I'm also open to switching back to Alpine Linux, installing python3 and bagit-python, and creating a simple command line wrapper to do bag validation. My experience with the bagit-gython embedded python experiment is that it adds significant complexity without any major benefits over installing and wrapping the Python script.

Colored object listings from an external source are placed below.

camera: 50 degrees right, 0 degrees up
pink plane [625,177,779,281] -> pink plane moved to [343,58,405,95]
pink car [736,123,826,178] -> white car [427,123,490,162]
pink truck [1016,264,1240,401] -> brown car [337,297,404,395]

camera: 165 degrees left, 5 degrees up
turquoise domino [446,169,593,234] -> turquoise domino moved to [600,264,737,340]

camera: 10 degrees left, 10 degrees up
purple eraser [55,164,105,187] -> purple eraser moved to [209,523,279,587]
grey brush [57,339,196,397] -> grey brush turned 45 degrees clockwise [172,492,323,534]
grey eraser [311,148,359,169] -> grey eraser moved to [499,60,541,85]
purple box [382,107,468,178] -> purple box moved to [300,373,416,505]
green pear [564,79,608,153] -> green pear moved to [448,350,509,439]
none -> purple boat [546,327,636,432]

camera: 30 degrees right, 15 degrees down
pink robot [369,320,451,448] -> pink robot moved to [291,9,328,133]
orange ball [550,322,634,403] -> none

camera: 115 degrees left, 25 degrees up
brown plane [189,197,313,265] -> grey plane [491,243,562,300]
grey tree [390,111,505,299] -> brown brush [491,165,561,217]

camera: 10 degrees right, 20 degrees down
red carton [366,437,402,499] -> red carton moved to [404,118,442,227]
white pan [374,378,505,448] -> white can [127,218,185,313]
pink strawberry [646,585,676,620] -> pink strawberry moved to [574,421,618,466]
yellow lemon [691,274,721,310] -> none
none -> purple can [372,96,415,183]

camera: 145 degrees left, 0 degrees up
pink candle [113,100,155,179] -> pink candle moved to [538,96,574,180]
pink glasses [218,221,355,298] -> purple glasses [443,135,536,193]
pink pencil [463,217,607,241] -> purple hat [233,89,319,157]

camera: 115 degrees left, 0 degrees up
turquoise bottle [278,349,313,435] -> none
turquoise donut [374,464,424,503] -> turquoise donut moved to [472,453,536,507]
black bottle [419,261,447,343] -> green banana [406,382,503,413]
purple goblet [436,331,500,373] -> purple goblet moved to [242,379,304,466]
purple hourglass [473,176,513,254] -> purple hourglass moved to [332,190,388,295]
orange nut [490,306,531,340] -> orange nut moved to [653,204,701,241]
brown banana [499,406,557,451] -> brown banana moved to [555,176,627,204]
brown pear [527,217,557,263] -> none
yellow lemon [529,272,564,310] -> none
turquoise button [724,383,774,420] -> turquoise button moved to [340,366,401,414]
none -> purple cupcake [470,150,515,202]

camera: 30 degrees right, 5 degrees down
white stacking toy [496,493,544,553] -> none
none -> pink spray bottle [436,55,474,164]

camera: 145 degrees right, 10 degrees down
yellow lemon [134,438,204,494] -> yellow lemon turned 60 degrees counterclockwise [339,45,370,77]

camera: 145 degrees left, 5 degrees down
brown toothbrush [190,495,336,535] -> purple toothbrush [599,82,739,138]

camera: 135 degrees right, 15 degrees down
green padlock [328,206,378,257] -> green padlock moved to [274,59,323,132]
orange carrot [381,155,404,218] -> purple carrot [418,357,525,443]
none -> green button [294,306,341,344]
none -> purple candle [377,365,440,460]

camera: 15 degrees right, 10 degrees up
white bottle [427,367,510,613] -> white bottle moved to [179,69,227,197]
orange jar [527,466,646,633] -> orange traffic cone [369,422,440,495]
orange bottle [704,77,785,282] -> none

djjuhasz commented 3 months ago

@jraddaoui as to why I want access to the "/home" directory, I'm trying to access a failed SIP at /home/a3m/.local/share/a3m/share/failed to figure out why the a3m "verify checksum" task failed. I'm just trying to get access to that file again with the distroless container, and I can't figure out how to get access to the filesystem or the contents. As you mentioned above kubectl cp requires tar, which isn't installed in the distroless container. :(

jraddaoui commented 3 months ago

You could do that from the a3m container, it uses Ubuntu 22.04:

https://github.com/artefactual-labs/a3m/blob/main/Dockerfile

djjuhasz commented 3 months ago

You could do that from the a3m container, it uses Ubuntu 22.04:

https://github.com/artefactual-labs/a3m/blob/main/Dockerfile

Ah, clever @jraddaoui! Thanks, that's a good temporary workaround until we decide on a more permanent solution.

djjuhasz commented 2 months ago

Closing this for now. We may chose to re-open it in the future.